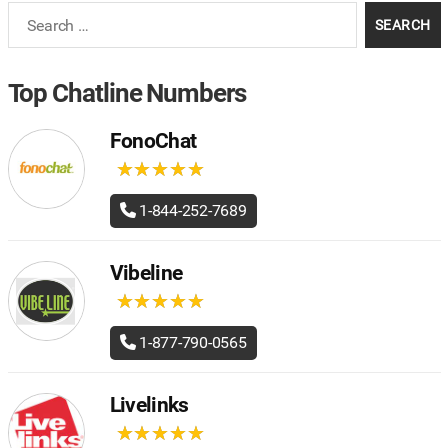
Search
for:
Top Chatline Numbers
FonoChat
★
★
★
★
★
★
★
★
★
★
1-844-252-7689
Vibeline
★
★
★
★
★
★
★
★
★
★
1-877-790-0565
Livelinks
★
★
★
★
★
★
★
★
★
★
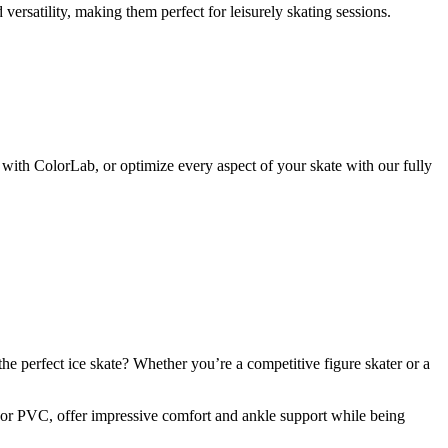
versatility, making them perfect for leisurely skating sessions.
with ColorLab, or optimize every aspect of your skate with our fully
he perfect ice skate? Whether you’re a competitive figure skater or a
er or PVC, offer impressive comfort and ankle support while being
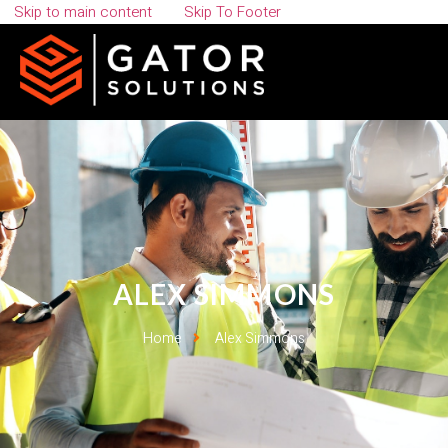
Skip to main content
Skip To Footer
ALEX SIMMONS
Home
Alex Simmons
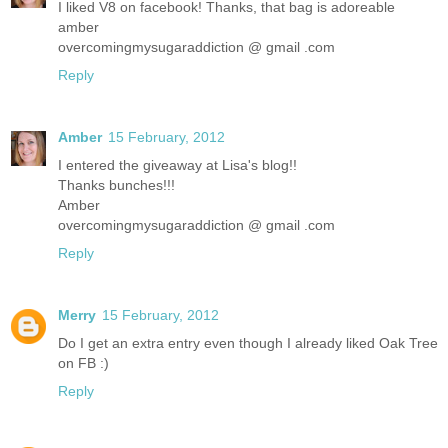
I liked V8 on facebook! Thanks, that bag is adoreable
amber
overcomingmysugaraddiction @ gmail .com
Reply
Amber
15 February, 2012
I entered the giveaway at Lisa's blog!!
Thanks bunches!!!
Amber
overcomingmysugaraddiction @ gmail .com
Reply
Merry
15 February, 2012
Do I get an extra entry even though I already liked Oak Tree
on FB :)
Reply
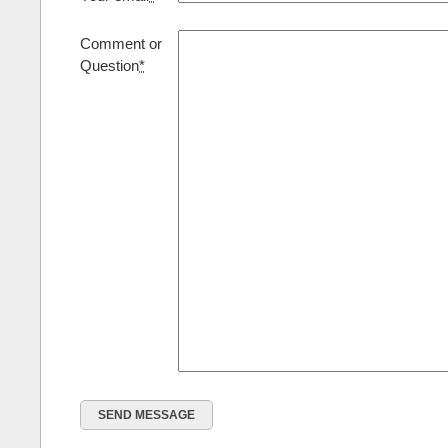
Comment or
Question
*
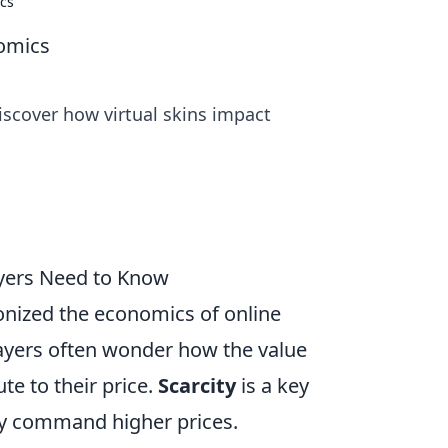
ics
nomics
iscover how virtual skins impact
ayers Need to Know
onized the economics of online
Players often wonder how the value
te to their price.
Scarcity
is a key
ally command higher prices.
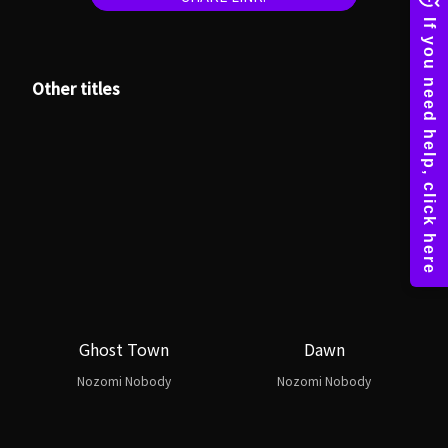
Other titles
Ghost Town
Dawn
Nozomi Nobody
Nozomi Nobody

PROBLEM STATEMENT:
In the records, the line containing "1-877-790-0565" starts the span and the final line ends it. Output exactly that span, both ends included, with no pictures and nothing else.

RESULT:
1-877-790-0565
Livelinks
★
★
★
★
★
★
★
★
★
★
versatility, making them perfect for leisurely skating sessions.
with ColorLab, or optimize every aspect of your skate with our fully
he perfect ice skate? Whether you’re a competitive figure skater or a
er or PVC, offer impressive comfort and ankle support while being
Skip to main content
Skip To Footer
ALEX SIMMONS
Home
Alex Simmons
I liked V8 on facebook! Thanks, that bag is adoreable
amber
overcomingmysugaraddiction @ gmail .com
Reply
Amber
15 February, 2012
I entered the giveaway at Lisa's blog!!
Thanks bunches!!!
Amber
overcomingmysugaraddiction @ gmail .com
Reply
Merry
15 February, 2012
Do I get an extra entry even though I already liked Oak Tree
on FB :)
Reply
Comment or
Question
*
ics
nomics
iscover how virtual skins impact
ayers Need to Know
onized the economics of online
Players often wonder how the value
te to their price.
Scarcity
is a key
ally command higher prices.
Other titles
Ghost Town
Dawn
Nozomi Nobody
Nozomi Nobody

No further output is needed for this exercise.